Beyond the Gift of the Magi


When I was in middle school we read The Gift of the Magi by O. Henry. I'm sure it was right around Christmas. This was a charming short story so different from the Shakespeare and Poe that we had been working on. First and foremost it was funny, and secondly it was written for people like me. This was simple story, told well. it told about real people, struggling to make a living, and about love in a way that wasn't preachy. A couple years later I picked up my parent's illustrated copy of The Ransom of Red Chief and laughed along at the two bumbling kidnappers and their "boisterous" charge. (at the time Red Chief seemed cute. Now he seems more demon spawn) But these two short stories were refreshingly fun and wonderful stories.
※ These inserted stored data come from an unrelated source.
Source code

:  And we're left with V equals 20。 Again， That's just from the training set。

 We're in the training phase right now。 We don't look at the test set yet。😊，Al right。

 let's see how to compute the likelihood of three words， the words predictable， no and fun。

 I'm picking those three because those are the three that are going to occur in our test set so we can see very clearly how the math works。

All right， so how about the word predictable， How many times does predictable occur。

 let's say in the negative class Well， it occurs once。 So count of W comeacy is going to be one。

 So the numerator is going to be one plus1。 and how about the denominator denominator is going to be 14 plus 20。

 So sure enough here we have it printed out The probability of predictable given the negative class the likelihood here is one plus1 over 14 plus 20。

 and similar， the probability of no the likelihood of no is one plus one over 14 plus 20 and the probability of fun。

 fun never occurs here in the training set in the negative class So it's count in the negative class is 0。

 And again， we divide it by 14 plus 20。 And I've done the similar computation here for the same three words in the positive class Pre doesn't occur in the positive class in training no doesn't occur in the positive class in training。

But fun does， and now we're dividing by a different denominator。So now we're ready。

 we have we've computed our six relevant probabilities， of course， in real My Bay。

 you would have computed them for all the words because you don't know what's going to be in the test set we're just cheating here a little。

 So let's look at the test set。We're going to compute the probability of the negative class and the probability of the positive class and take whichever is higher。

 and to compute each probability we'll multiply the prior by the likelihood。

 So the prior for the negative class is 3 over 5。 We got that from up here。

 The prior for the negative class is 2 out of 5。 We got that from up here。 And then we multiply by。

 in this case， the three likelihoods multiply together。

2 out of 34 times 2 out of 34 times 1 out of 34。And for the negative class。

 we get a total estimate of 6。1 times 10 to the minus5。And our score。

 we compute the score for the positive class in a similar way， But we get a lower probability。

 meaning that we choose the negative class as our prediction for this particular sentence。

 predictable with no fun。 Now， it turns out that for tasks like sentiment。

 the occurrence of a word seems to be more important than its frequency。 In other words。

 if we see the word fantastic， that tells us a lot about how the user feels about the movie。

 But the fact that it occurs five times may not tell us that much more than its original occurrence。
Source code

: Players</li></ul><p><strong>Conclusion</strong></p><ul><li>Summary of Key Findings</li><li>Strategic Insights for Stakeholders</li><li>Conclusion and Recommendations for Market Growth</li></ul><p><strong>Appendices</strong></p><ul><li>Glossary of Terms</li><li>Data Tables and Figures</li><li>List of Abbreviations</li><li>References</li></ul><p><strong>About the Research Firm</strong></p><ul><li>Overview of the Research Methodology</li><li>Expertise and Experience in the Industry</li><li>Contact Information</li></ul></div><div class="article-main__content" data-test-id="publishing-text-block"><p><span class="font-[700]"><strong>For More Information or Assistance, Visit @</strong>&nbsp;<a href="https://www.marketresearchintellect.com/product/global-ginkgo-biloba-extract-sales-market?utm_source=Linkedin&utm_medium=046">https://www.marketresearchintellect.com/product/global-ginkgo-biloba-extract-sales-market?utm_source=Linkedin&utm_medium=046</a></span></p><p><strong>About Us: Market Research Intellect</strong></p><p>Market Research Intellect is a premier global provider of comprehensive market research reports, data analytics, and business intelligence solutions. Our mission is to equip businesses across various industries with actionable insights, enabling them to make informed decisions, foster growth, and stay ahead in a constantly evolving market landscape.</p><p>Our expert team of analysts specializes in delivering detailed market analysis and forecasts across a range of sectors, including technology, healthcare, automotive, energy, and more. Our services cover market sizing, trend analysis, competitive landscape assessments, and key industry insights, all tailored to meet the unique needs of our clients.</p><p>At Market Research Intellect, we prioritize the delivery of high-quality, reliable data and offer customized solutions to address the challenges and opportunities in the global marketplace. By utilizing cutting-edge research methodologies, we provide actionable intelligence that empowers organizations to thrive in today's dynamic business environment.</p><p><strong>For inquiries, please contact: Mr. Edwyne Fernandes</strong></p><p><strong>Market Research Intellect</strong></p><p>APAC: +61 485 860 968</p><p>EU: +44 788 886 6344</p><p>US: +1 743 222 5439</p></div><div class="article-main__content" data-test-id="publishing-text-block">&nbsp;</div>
But I never pushed on with O. Henry (actually named William Sydney Porter). I stopped with those up until now. Lately I've been bad about bringing a book to work. I just don't think about it in the mornings. So when I'm in the office for lunch I have nothing to read. And lately I haven't been writing. So I have been going to one of my favorite websites, Literature Network, for some light reading. This great site includes short stories and novels done by any author whose work is now public domain. And that I was happy to see included O. Henry.

I thought I had read the best of his stuff but I was very wrong. All of his short stories are wonderful. They all have the same charm and humor that his most famous two have. I have been treated to Cupid Ala Carte, The Third Ingredient, To Him Who Waits, The Princess and the Puma, among others. Most of his stories have a fun twist at the end that the reader can't see coming. And all of them are so well written. Now O. Henry was a southerner, writing right after the Civil War, so some of his ideas are dated. But the themes of his stories are all about regular people, living regular lives. They are rich with love stories and bank robberies and cowhands and city life. These, along with PG Wodehouse, are some of my favorite stories recently. For a quick read, there is simply nothing better.